Opinion
DOCKET NO. A-1676-16T4
06-20-2018
Jermaine A. Williams, appellant, argued the cause pro se. Christopher W. Hsieh, Chief Assistant Prosecutor, argued the cause for respondent (Camelia M. Valdes, Passaic County Prosecutor, attorney; Christopher W. Hsieh, on the brief).
NOT FOR PUBLICATION WITHOUT THE APPROVAL OF THE APPELLATE DIVISION
This opinion shall not "constitute precedent or be binding upon any court." Although it is posted on the internet, this opinion is binding only on the parties in the case and its use in other cases is limited. R. 1:36-3. Before Judges Yannotti and Carroll. On appeal from Superior Court of New Jersey, Law Division, Passaic County, Indictment No. 00-03-0263. Jermaine A. Williams, appellant, argued the cause pro se. Christopher W. Hsieh, Chief Assistant Prosecutor, argued the cause for respondent (Camelia M. Valdes, Passaic County Prosecutor, attorney; Christopher W. Hsieh, on the brief). PER CURIAM
Defendant Jermaine A. Williams appeals from an order entered by the Law Division on November 30, 2016, which denied his second petition for post-conviction relief (PCR) and his application for the assignment of counsel. We affirm.

[DATA SHOWN]:
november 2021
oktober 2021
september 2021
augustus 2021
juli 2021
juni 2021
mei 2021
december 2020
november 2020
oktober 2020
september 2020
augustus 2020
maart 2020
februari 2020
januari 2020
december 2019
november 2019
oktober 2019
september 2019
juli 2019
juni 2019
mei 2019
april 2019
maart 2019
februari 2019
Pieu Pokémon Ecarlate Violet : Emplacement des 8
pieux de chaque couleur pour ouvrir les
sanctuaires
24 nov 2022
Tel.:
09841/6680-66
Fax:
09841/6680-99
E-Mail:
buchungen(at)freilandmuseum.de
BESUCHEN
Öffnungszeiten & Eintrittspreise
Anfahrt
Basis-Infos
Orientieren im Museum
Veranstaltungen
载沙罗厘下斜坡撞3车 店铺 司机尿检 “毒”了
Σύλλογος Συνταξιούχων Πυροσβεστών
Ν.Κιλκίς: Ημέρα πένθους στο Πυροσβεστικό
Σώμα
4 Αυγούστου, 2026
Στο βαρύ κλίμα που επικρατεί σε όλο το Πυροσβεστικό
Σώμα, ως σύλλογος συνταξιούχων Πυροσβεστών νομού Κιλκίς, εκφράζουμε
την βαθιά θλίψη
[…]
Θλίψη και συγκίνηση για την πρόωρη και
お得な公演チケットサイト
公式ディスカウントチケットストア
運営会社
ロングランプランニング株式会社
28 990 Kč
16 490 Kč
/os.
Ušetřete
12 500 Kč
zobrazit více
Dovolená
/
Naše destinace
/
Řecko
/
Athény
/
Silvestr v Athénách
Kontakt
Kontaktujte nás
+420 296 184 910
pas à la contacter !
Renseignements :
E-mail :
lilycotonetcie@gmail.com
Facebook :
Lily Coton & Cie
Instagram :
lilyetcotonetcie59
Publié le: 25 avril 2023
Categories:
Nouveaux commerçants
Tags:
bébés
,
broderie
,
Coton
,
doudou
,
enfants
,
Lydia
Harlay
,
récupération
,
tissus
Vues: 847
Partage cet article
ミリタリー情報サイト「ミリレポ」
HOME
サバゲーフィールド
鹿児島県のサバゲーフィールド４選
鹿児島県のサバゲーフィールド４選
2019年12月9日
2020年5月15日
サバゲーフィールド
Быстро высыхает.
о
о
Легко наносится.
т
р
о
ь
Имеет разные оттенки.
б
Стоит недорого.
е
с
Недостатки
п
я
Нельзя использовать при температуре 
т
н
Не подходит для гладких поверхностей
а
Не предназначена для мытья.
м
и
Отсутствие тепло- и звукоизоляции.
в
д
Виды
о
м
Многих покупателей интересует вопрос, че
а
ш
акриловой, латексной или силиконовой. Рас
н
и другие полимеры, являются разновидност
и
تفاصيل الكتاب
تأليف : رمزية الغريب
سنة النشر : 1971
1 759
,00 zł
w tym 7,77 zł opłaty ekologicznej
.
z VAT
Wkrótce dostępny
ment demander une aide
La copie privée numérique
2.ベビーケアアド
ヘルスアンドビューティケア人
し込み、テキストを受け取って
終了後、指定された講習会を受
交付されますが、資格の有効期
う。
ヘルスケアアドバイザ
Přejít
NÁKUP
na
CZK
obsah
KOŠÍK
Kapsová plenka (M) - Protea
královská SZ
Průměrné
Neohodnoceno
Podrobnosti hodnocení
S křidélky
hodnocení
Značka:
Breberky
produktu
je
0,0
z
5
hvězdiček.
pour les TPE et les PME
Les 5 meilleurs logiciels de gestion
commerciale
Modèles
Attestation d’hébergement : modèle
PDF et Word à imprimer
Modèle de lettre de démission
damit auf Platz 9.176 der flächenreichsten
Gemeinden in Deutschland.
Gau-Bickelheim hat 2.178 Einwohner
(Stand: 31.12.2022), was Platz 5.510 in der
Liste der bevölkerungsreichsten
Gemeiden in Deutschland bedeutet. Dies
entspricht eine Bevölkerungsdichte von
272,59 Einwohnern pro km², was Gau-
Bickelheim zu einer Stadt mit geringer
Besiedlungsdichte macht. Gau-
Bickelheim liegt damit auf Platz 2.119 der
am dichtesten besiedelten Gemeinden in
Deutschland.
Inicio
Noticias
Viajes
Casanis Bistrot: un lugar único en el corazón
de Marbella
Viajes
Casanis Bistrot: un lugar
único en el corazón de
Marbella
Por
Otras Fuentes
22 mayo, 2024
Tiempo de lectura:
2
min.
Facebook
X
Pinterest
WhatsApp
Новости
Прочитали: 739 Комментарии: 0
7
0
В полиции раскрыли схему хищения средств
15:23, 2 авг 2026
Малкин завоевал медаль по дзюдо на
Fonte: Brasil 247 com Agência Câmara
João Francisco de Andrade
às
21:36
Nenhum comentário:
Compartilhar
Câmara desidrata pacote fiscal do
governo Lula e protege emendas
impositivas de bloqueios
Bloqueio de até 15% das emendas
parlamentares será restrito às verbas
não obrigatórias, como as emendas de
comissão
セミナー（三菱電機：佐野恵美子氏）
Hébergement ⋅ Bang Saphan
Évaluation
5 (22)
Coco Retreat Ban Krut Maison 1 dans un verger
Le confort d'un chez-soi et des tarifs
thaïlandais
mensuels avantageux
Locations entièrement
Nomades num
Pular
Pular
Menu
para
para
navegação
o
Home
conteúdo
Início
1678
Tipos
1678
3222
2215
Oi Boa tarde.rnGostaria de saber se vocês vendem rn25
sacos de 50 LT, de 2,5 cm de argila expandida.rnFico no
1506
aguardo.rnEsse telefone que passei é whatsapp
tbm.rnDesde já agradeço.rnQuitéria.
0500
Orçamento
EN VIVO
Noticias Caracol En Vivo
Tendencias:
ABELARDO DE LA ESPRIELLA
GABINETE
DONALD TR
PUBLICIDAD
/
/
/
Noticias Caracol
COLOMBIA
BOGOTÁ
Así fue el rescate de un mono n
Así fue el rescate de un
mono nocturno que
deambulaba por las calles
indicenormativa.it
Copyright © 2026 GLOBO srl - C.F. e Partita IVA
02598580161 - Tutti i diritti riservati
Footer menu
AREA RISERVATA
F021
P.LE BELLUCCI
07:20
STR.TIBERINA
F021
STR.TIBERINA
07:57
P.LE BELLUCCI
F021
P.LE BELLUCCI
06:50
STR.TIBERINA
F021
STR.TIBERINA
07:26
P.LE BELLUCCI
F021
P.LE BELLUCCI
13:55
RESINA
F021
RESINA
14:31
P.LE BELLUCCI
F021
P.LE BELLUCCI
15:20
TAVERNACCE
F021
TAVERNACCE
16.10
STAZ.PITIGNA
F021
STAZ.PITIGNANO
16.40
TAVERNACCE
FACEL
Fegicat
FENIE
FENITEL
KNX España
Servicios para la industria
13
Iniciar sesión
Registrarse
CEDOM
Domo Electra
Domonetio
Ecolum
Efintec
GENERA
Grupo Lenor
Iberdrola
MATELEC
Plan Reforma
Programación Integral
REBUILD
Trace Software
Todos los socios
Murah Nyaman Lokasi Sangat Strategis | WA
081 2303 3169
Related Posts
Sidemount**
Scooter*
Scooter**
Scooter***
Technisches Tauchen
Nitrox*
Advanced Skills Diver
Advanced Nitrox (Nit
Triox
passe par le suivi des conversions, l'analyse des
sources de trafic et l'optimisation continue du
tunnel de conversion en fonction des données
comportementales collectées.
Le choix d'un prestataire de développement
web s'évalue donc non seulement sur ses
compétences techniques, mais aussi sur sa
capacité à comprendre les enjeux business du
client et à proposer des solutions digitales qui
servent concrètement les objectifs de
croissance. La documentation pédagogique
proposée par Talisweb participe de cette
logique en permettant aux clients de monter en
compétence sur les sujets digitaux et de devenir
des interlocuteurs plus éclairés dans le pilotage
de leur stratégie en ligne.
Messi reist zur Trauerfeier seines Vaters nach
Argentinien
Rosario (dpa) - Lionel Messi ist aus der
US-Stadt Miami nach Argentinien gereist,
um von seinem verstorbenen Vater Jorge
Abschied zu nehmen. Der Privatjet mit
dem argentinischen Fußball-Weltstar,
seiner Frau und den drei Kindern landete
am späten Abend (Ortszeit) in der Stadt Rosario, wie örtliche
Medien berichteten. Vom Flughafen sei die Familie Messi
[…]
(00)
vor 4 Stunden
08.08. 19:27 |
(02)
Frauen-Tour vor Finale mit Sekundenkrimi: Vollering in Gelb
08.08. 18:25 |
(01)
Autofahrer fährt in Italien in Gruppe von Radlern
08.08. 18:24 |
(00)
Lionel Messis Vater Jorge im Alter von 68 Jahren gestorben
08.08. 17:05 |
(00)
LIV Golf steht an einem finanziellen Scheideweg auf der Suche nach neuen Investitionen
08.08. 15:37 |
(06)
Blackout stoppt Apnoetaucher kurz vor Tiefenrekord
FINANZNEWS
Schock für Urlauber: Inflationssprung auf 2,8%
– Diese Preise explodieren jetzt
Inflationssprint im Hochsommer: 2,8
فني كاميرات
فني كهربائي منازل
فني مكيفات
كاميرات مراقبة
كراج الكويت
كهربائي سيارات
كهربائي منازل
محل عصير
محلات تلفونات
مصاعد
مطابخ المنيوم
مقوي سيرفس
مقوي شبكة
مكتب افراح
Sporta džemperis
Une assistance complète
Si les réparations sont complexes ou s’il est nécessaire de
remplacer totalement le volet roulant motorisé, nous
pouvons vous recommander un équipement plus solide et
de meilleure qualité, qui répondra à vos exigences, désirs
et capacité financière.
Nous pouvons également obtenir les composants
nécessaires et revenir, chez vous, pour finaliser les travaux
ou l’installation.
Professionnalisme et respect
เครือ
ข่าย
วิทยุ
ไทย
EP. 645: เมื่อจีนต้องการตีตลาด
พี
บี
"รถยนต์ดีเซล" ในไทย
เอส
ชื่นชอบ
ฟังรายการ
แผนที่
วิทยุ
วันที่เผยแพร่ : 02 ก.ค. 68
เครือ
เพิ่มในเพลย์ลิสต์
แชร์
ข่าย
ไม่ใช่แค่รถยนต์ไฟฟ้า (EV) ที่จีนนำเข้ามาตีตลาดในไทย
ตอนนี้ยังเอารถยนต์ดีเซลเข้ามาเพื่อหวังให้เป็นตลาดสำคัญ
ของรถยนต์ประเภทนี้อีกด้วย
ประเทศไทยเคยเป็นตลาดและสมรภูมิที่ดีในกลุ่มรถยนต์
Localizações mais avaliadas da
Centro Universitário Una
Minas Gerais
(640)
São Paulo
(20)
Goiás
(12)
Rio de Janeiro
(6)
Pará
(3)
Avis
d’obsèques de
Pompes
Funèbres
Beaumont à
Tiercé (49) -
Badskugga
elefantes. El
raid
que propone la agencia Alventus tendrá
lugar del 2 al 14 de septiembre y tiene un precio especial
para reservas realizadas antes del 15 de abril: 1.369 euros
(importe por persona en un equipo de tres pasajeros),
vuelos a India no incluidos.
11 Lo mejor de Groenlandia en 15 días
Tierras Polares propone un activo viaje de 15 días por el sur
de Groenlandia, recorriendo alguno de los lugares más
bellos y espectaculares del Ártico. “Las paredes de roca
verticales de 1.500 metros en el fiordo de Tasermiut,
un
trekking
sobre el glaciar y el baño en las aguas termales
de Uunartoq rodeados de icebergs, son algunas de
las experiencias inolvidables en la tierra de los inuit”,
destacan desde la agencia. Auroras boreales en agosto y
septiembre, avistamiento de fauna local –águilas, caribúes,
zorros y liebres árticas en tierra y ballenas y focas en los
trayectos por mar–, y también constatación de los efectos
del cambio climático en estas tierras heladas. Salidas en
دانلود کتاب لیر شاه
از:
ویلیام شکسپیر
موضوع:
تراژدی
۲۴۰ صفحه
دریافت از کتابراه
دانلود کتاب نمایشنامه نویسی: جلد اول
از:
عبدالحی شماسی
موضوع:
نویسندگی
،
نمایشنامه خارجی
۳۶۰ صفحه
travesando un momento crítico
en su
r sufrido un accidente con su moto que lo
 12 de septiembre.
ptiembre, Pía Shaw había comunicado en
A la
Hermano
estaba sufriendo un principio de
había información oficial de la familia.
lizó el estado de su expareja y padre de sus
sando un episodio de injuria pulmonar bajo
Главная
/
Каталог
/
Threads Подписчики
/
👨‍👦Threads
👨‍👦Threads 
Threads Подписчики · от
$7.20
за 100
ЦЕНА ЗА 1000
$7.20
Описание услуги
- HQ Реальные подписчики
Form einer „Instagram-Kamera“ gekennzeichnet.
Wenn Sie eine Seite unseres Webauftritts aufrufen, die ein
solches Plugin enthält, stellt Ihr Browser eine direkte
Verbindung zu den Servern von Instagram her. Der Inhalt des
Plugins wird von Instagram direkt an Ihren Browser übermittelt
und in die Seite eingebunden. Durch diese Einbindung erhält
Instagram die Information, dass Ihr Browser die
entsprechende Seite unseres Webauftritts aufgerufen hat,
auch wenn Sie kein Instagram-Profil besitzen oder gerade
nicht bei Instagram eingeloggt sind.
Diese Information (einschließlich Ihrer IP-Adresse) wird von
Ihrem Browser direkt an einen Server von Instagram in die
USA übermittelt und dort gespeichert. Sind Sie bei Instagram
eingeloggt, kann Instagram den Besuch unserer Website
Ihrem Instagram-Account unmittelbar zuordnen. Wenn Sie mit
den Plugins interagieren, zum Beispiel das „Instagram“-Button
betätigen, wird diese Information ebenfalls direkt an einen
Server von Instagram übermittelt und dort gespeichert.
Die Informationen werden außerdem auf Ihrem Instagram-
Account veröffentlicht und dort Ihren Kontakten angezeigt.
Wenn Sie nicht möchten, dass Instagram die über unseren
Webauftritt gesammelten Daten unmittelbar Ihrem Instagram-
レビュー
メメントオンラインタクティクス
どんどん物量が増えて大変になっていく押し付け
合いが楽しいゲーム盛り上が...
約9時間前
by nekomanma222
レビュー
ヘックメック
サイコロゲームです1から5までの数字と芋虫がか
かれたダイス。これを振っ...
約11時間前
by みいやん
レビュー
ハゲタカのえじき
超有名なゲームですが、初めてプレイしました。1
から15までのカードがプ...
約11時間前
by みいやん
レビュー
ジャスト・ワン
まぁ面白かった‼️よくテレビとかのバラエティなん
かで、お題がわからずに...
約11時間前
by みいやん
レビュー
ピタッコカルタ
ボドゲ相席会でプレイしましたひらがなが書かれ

[STUDY QUESTIONS]:
1. Rewrite the records from their first line through the line with "Veranstaltungen", changing "Anfahrt" to "Wegbeschreibung" and keeping everything else the same.
2. Continue the appellate opinion on the denied post-conviction relief petition from its last sentence.

[ANSWERS TO THE EXERCISE]:
1.
november 2021
oktober 2021
september 2021
augustus 2021
juli 2021
juni 2021
mei 2021
december 2020
november 2020
oktober 2020
september 2020
augustus 2020
maart 2020
februari 2020
januari 2020
december 2019
november 2019
oktober 2019
september 2019
juli 2019
juni 2019
mei 2019
april 2019
maart 2019
februari 2019
Pieu Pokémon Ecarlate Violet : Emplacement des 8
pieux de chaque couleur pour ouvrir les
sanctuaires
24 nov 2022
Tel.:
09841/6680-66
Fax:
09841/6680-99
E-Mail:
buchungen(at)freilandmuseum.de
BESUCHEN
Öffnungszeiten & Eintrittspreise
Wegbeschreibung
Basis-Infos
Orientieren im Museum
Veranstaltungen

2.
I.
A Passaic County grand jury charged defendant with first-degree felony murder, N.J.S.A. 2C:11-3(a)(3) (count one); first-degree robbery, N.J.S.A. 2C:15-1 and 2C:2-6 (count two); second-degree conspiracy to commit robbery, N.J.S.A. 2C:5-2, 2C:15-1 (count three); first-degree aggravated manslaughter, N.J.S.A. 2C:11-4(a) (count four); second-degree possession of a weapon for an unlawful purpose, N.J.S.A. 2C:39-4(a), 2C:2-6 (count five); and third-degree unlawful possession of a weapon, N.J.S.A. 2C:39-5(b), 2C:2-6 (count six).
Defendant was tried before a jury. At the trial, the State presented evidence that, on the afternoon of September 26, 1999, defendant and two of his friends, Stuart Jones and Jahkeam Francis, gathered in Newark. They decided to travel by taxi to the home of Jahkeam's cousin, A.C., in Paterson. Defendant was in possession of a silver handgun. Defendant said he needed money and would rob someone if he had the opportunity to do so.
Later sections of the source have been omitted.